Seminar (Laura Kallmeyer)
Monday 10.30-12.00 and Tuesday 10.30-12.00.
Start: 20.04.2020. Last session: 14.07.2020.
Due to the current situation concerning Corona, the seminar will be taught as an online seminar. More information can be found here on the Moodle course page.

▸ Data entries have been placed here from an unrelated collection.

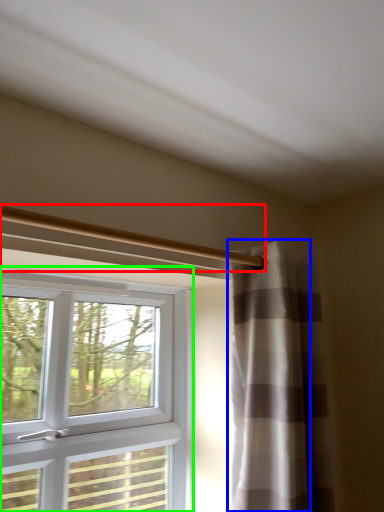
Question: Which object is the closest to the beam (highlighted by a red box)? Choose among these: curtain (highlighted by a blue box) or window (highlighted by a green box).

Choices:
 (A) curtain
 (B) window

Answer: (A)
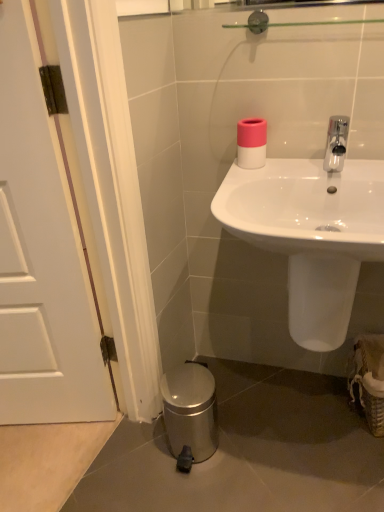
Question: From a real-world perspective, is pink matte toilet paper at upper center under white matte door at left?

Choices:
 (A) no
 (B) yes

Answer: (A)

Question: Would you say pink matte toilet paper at upper center is a long distance from white matte door at left?

Choices:
 (A) no
 (B) yes

Answer: (A)

Question: Considering the relative sizes of pink matte toilet paper at upper center and white matte door at left in the image provided, is pink matte toilet paper at upper center bigger than white matte door at left?

Choices:
 (A) yes
 (B) no

Answer: (B)

Question: Considering the relative positions of pink matte toilet paper at upper center and white matte door at left in the image provided, is pink matte toilet paper at upper center to the right of white matte door at left from the viewer's perspective?

Choices:
 (A) no
 (B) yes

Answer: (B)

Question: Is pink matte toilet paper at upper center further to camera compared to white matte door at left?

Choices:
 (A) yes
 (B) no

Answer: (A)

Question: Is polished chrome faucet at upper right situated inside pink matte toilet paper at upper center or outside?

Choices:
 (A) outside
 (B) inside

Answer: (A)

Question: Would you say polished chrome faucet at upper right is to the left or to the right of pink matte toilet paper at upper center in the picture?

Choices:
 (A) right
 (B) left

Answer: (A)

Question: From the image's perspective, is polished chrome faucet at upper right located above or below pink matte toilet paper at upper center?

Choices:
 (A) below
 (B) above

Answer: (A)

Question: From a real-world perspective, is polished chrome faucet at upper right positioned above or below pink matte toilet paper at upper center?

Choices:
 (A) below
 (B) above

Answer: (B)

Question: Choose the correct answer: Is white matte door at left inside polished chrome faucet at upper right or outside it?

Choices:
 (A) inside
 (B) outside

Answer: (B)

Question: Considering their positions, is white matte door at left located in front of or behind polished chrome faucet at upper right?

Choices:
 (A) behind
 (B) front

Answer: (B)

Question: Is white matte door at left wider or thinner than polished chrome faucet at upper right?

Choices:
 (A) thin
 (B) wide

Answer: (A)

Question: From a real-world perspective, is white matte door at left physically located above or below polished chrome faucet at upper right?

Choices:
 (A) below
 (B) above

Answer: (A)

Question: Visually, is polished chrome faucet at upper right positioned to the left or to the right of white glossy sink at center?

Choices:
 (A) right
 (B) left

Answer: (A)

Question: Is polished chrome faucet at upper right bigger or smaller than white glossy sink at center?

Parsing is a central task in natural language processing. Its goal is to compute the syntactic structures of sentences. Such a syntactic structure could either be a constituency structure or a dependency structure. The former is in many cases taken to be generated by a context-free grammar (CFG). Consequently, constituency parsing amounts to a) implementing/inducing a context-free grammar and b) using this grammar for parsing. Dependency parsing, in contrast to this, is mostly grammar-less parsing using machine-learning techniques.
In this course, we will mainly concentrate on step b) of CFG-based constituency parsing. We will revise various symbolic parsing algorithms that yield, given a CFG and an input sentence, the set of all parse trees for this sentence. In the second half of the course, we will move on to probabilistic parsing, covering Viterbi parsing and weighted deductive parsing with A* estimates.
For references see the slides of the individual sessions.
Schedule and Slides
(Some of the slides are from previous years.)
- 20.-21.04.20 Introduction, Context-free grammars (CFG)
- 27.-28.04.20 CFG continued, Push-Down Automata (PDA)
- 04-05.05.20 Unger’s Parser.
Example of a trace for Unger’s parser.
An implementation of Unger’s Parser (by Simon Petitjean) can be found here.
Top-down Parsing (LL-Parsing).
- 11.-12.05.20 Parsing as Deduction.
An example of agenda-based parsing can be found here.
- 15.05., 19.05-20CYK Parsing. Achtung: die Vorlesung von Montag ist auf den Freitag davor (15.5. statt 18.5.) vorverlegt.
- 25.-26.05.20 Shift Reduce Parsing, LL(1) Parsing
- 01.06.20 holiday (Pfingstmontag)
- 02.06.20 LL(1) Parsing continued
- 08.-09.06.20 Left Corner Parsing
- 15.-16.06.20 Earley Parsing
- 22.-23.06.20 LR Parsing, Tomita
- 29.-30.06.20 PCFG, Inside and outside, Viterbi
- 06.-07.07.20 Treebank grammars, Weighted deductive parsing
- 13.-14.07.20 Weighted deductive parsing continued, A* parsing
- 14.07.20 Transition-based constituency parsing: Kenji Sagae and Alon Lavie A Classifier-Based Parser with Linear Run-Time Complexity , IWPT 2005.
There are weekly exercises for the course. These exercises are obligatory, they have to be handed in via Moodle. The solutions of the exercises will be discussed in the course.
- parsing-homework-cfg1 (with solutions), due April 27th 2020.
- parsing-homework-cfg2 (with solution), due May 4th 2020.
- parsing-homework-top-down, (with solution), due May 11th 2020.
- parsing-homework-deduction, (with solution), due May 18th 2020.
- parsing-homework-cyk, (with solution), due May 25th 2020.
- parsing-homework-shift-reduce (with solution), due June 2nd 2020.
- parsing-homework-ll1, (with solution), due June 8th 2020.
- parsing-homework-left-corner-earley, (with solution), due June 15th 2020.
- parsing-homework-lr, (with solution), due June 22th 2020.
- parsing-homework-tomita, (with solution), due June 29th 2020.
- parsing-homework-treebank-grammars, (with solution), due July 06th, 2020.
- parsing-homework-weighted-deductive, (with solution), due July 13th, 2020.
Sowohl für einen BN als auch für eine AP müssen mindestens 9 der 12 Hausaufgabenblätter bearbeitet und sinnvoll gelöst werden. Gruppenarbeit (max. Gruppengröße ist 3) ist erlaubt, bitte alle Namen auf die Abgabe.
Für eine AP kann zusätzlich eine individuelle Prüfung vereinbart werden, zum Beispiel eine mündliche Prüfung.
(Für Studierende des BA Computerlinguistik integrativ ist Parsing eine Grundveranstaltung in CL5, hier ist keine AP vorgesehen.)